Putin Needs an Enemy After Berezovsky’s Death

Daily Beast

After Boris Berezovsky’s death, Vladimir Putin has a problem—who will play the villain to make him look like a superhero? Peter Pomerantsev reports.

If Vladimir Putin didn’t have exiled oligarch Boris Berezovsky as an enemy, the joke over the last decade in Moscow went, he would have needed to invent him. In the Kremlin narrative Berezovsky was the ideal caricature Penguin to Putin’s Batman: the evil Jewish schemer in his London palace looking to usurp good blonde Tsar Vlad. Whenever Putin had a problem state media would pin it on Berezovsky: Chechen terrorists have kidnapped a school in the Caucuses? Berezovsky is behind it. Pussy Riot? Berezovsky stooges.

Berezovsky became the symbol of the ideology Putin was presented as the antithesis of: the representative of the wild ’90s of oligarchs and Yeltsin and destitution, as opposed to the “stable” Putin era. Berezovsky was always the perfect foil, reveling in his role as the great schemer, claiming from his London exile he was behind the revolutions in Ukraine and Georgia, that he would do anything to get rid of Putin. For the last half decade at least, once his last allies in the Russian parliament had been sidelined, it’s unclear whether he had much influence left in Russia at all. So both sides played along: the Kremlin pretending Berezovsky was an all-powerful master of darkness, the other continuing to act as if he were.

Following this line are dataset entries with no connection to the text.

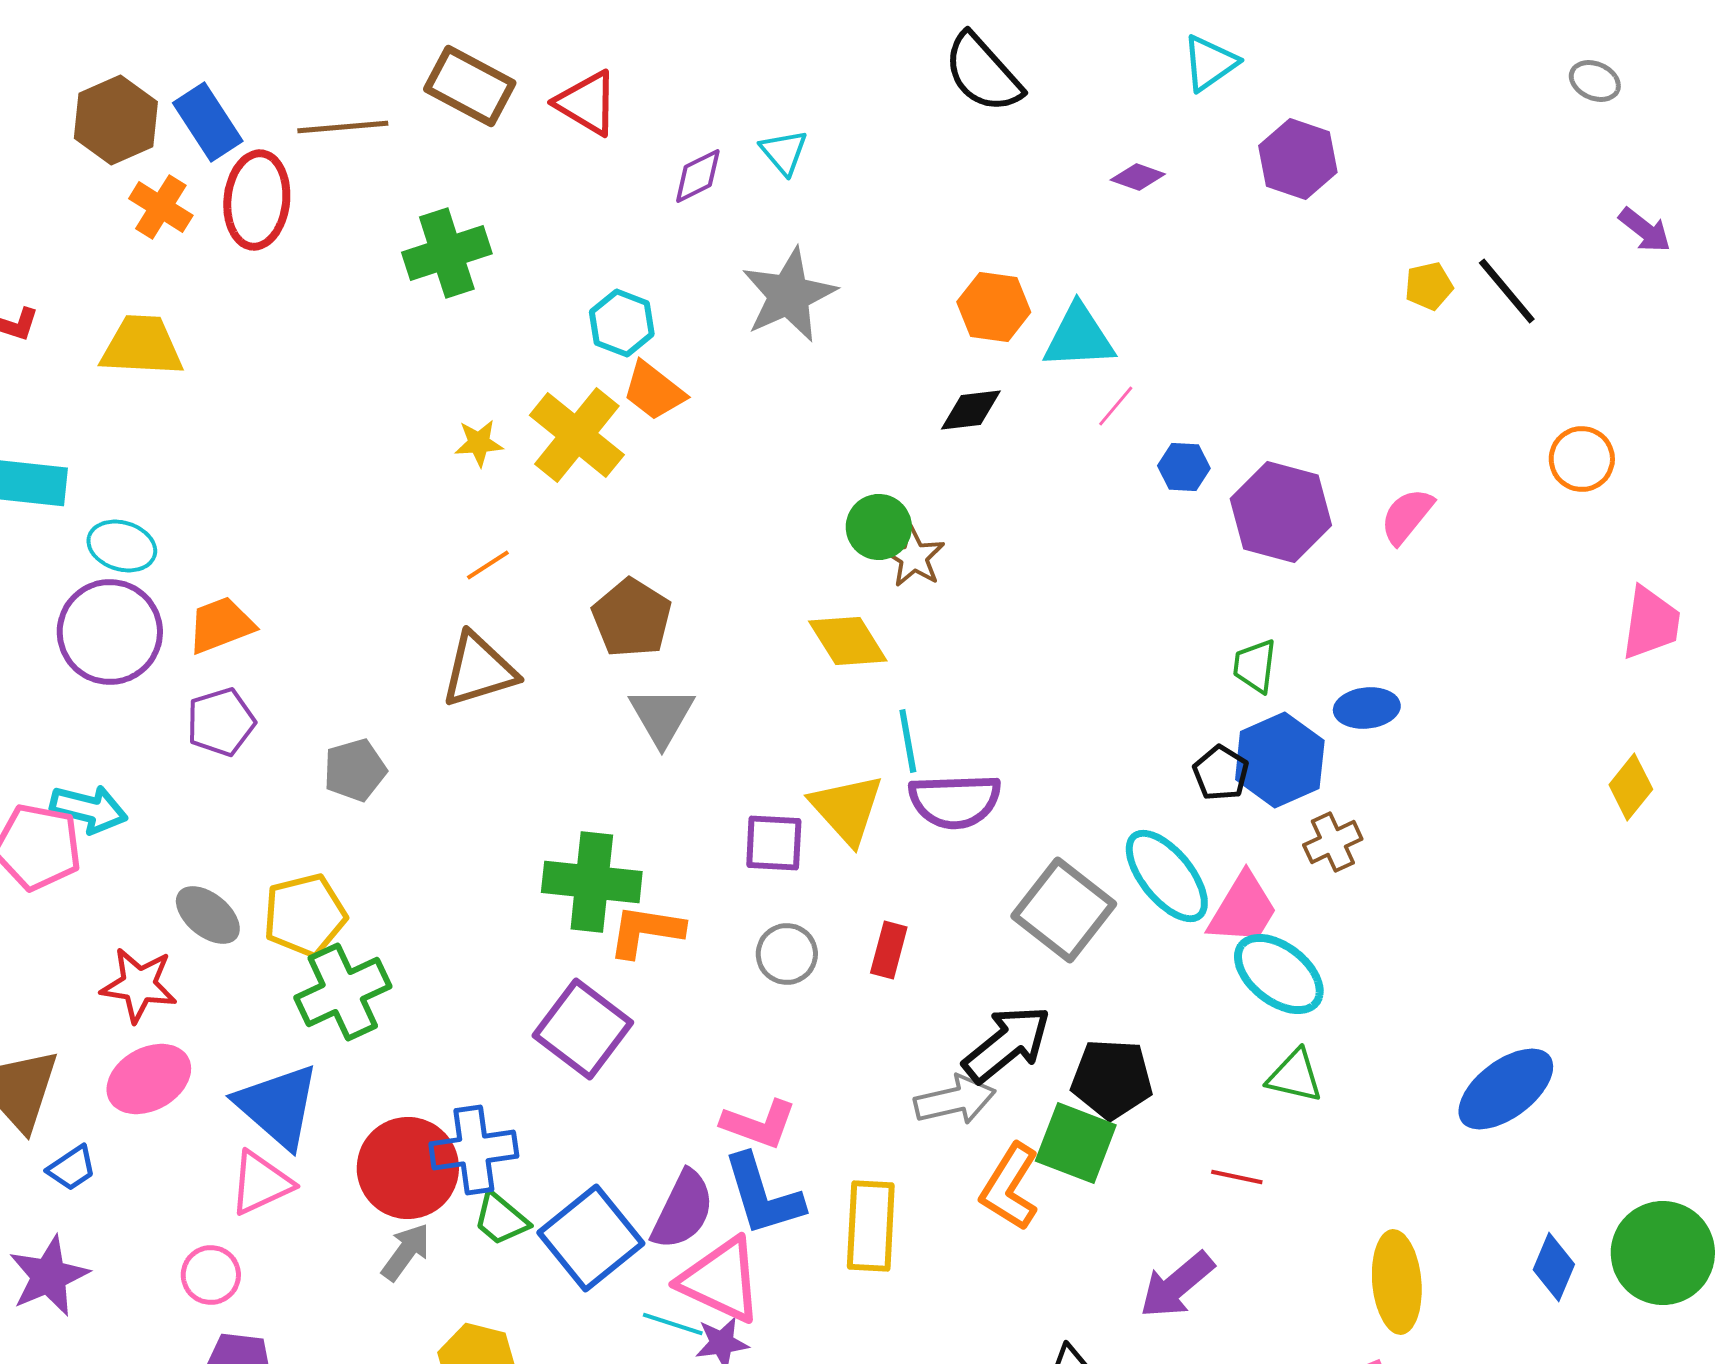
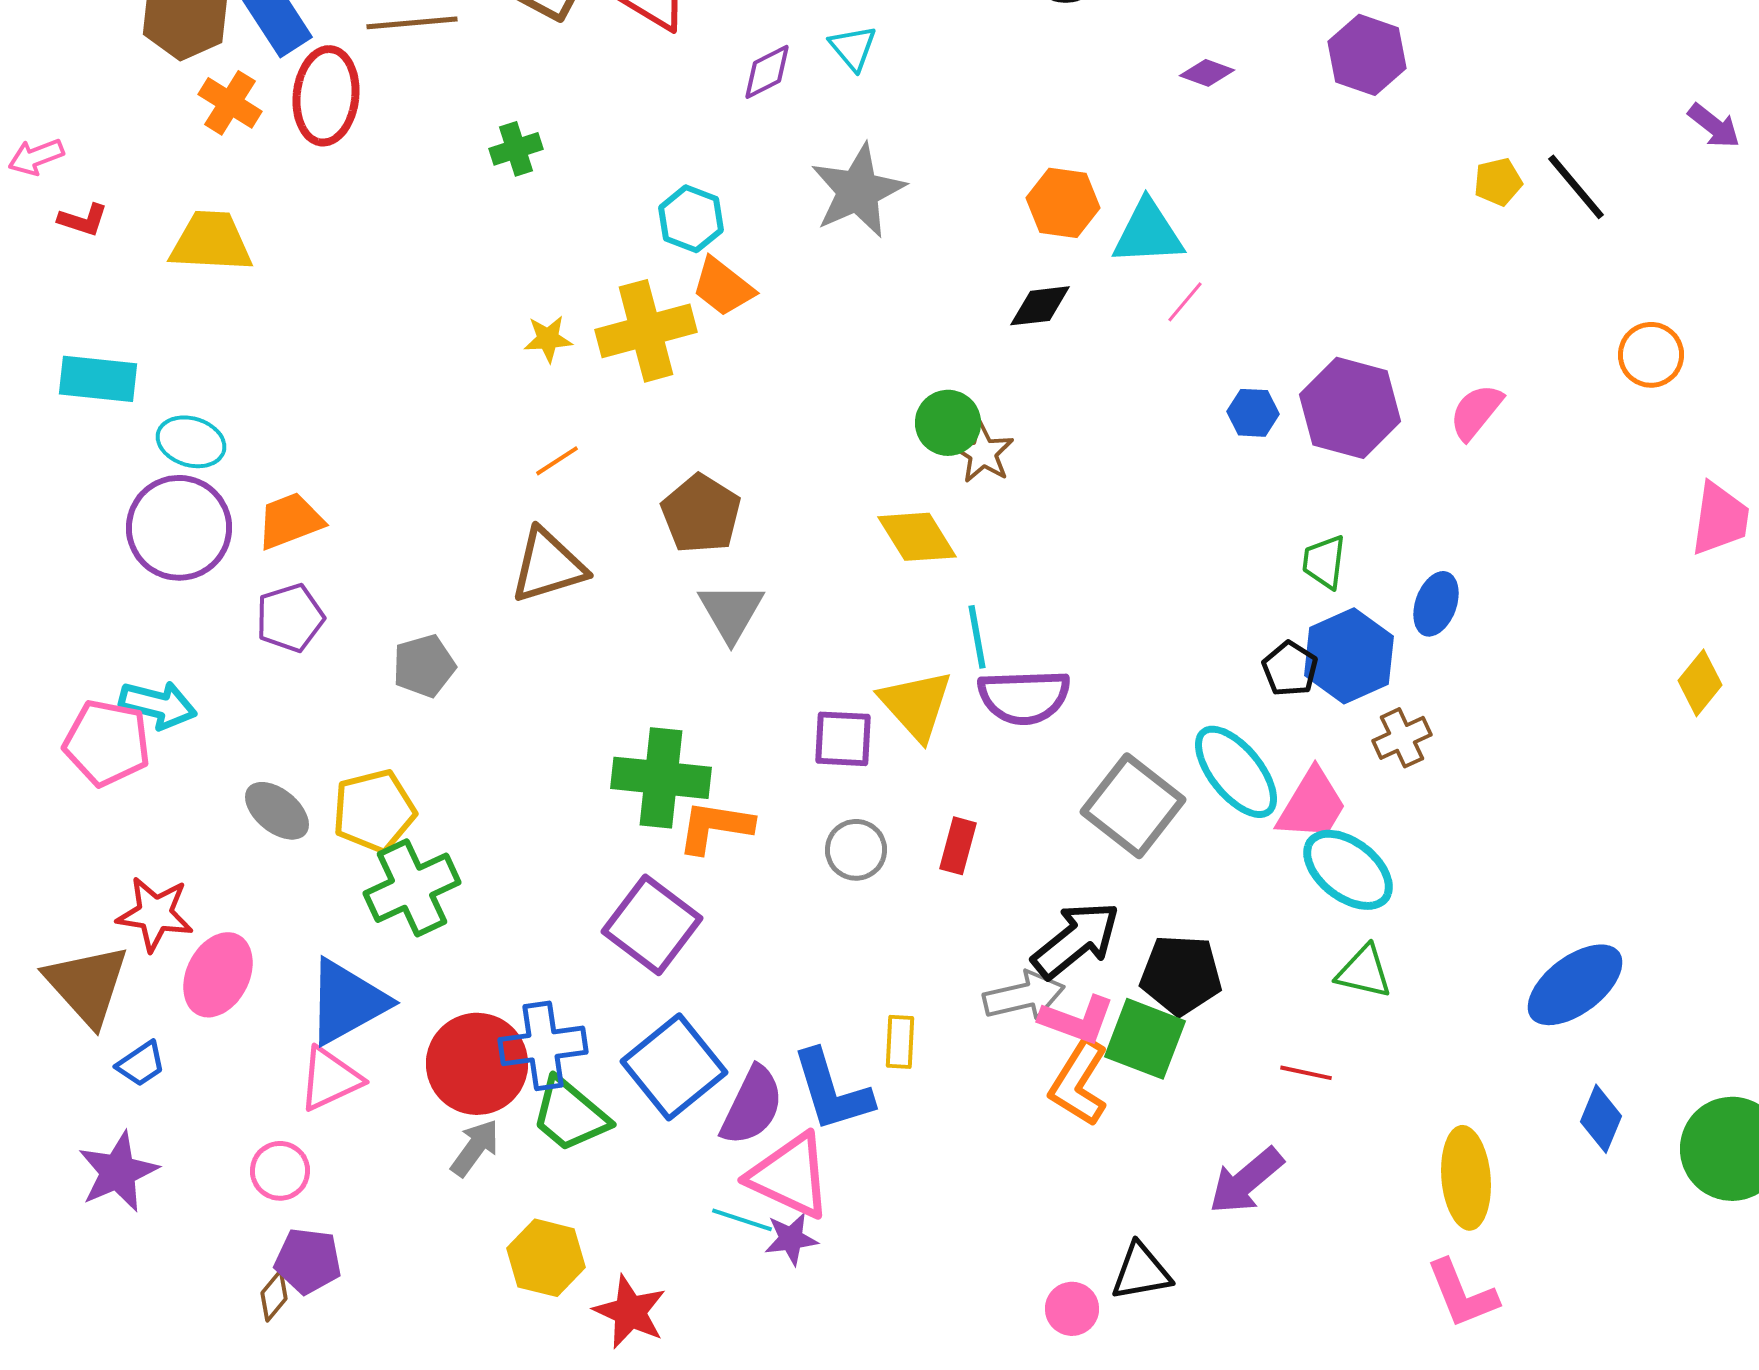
green cross: (447, 253) -> (516, 149), size x0.6
yellow cross: (577, 435) -> (646, 331), turned 36
blue hexagon: (1184, 467) -> (1253, 413), moved
blue ellipse: (1367, 708) -> (1436, 604), turned -64
red star: (139, 985) -> (155, 914), moved
pink ellipse: (149, 1079) -> (218, 975), turned -34
blue triangle: (278, 1106) -> (347, 1002), turned 50
pink L-shape: (759, 1124) -> (1077, 1020), moved
green trapezoid: (501, 1219) -> (570, 1115), size x1.4
yellow rectangle: (871, 1226) -> (900, 1042), moved, size x0.6
blue square: (591, 1238) -> (674, 1067), moved
blue diamond: (1554, 1267) -> (1601, 1119), moved

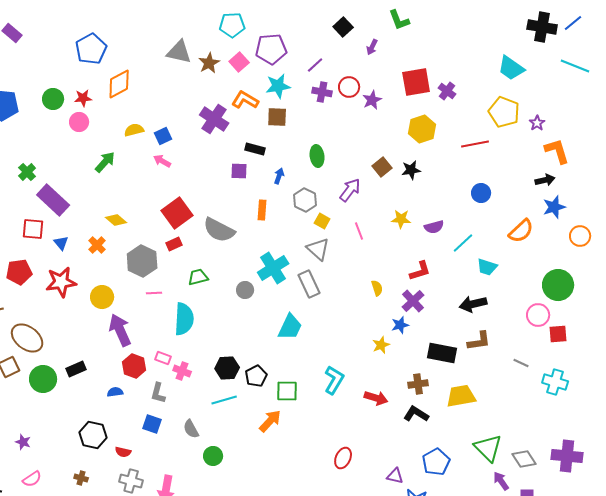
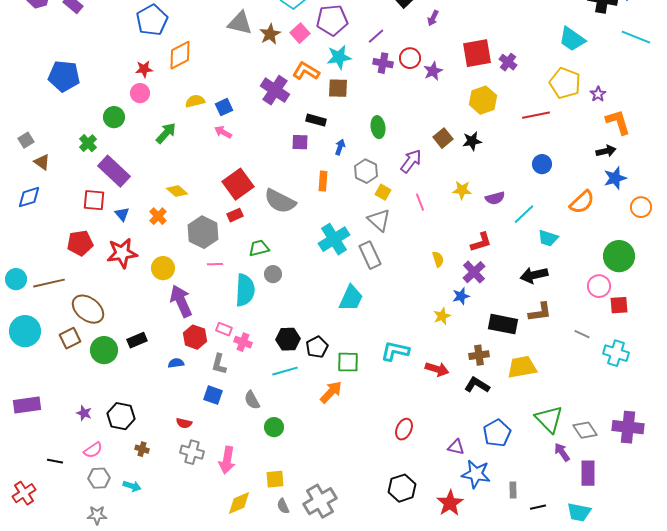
green circle: (53, 99) -> (114, 117), moved
gray circle: (245, 290) -> (273, 274), moved
cyan L-shape: (334, 380) -> (395, 351), turned -108
black hexagon: (93, 435) -> (121, 416), moved

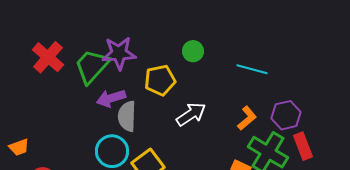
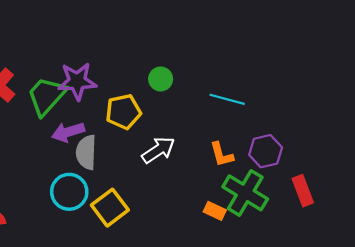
orange L-shape: (247, 118) -> (222, 155), turned 115
red rectangle: (303, 146) -> (303, 191), moved

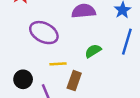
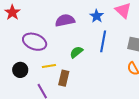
black circle: (23, 79) -> (20, 70), moved

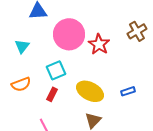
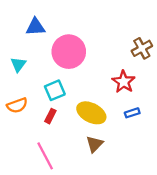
red star: (99, 44) -> (124, 82), moved

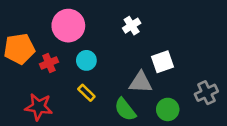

There were always rumors, typically conspiratorial for Moscow, that Berezovsky was in fact working with Putin, the two playing out their roles in a choreographed dance. This is hugely dubious, but there was something distinctly theatrical about their sparring, two sides of one performance. Now Berezovsky is dead the Kremlin is faced with a problem: Who will fill the role of uber-baddie to Putin’s goodie?
The easiest thing would be to pluck another exiled oligarch out of the sin bin. Vladimir Gusinsky, the exiled 1990s media magnate, is still around. Jailed oil tycoon Mikhail Khodorkovsky’s allies are still at liberty in the West and make no secret of their grudge against the Kremlin. The problem for Putin is that his narrative as the brave warrior against oligarchical corruption has broken down. His rule is perceived to be just as, if not more, corrupt than the ’90s. His parliamentary party, United Russia, is nicknamed the “party of crooks and thieves.” Tales of his and his best friends’ yachts and castles are ubiquitous.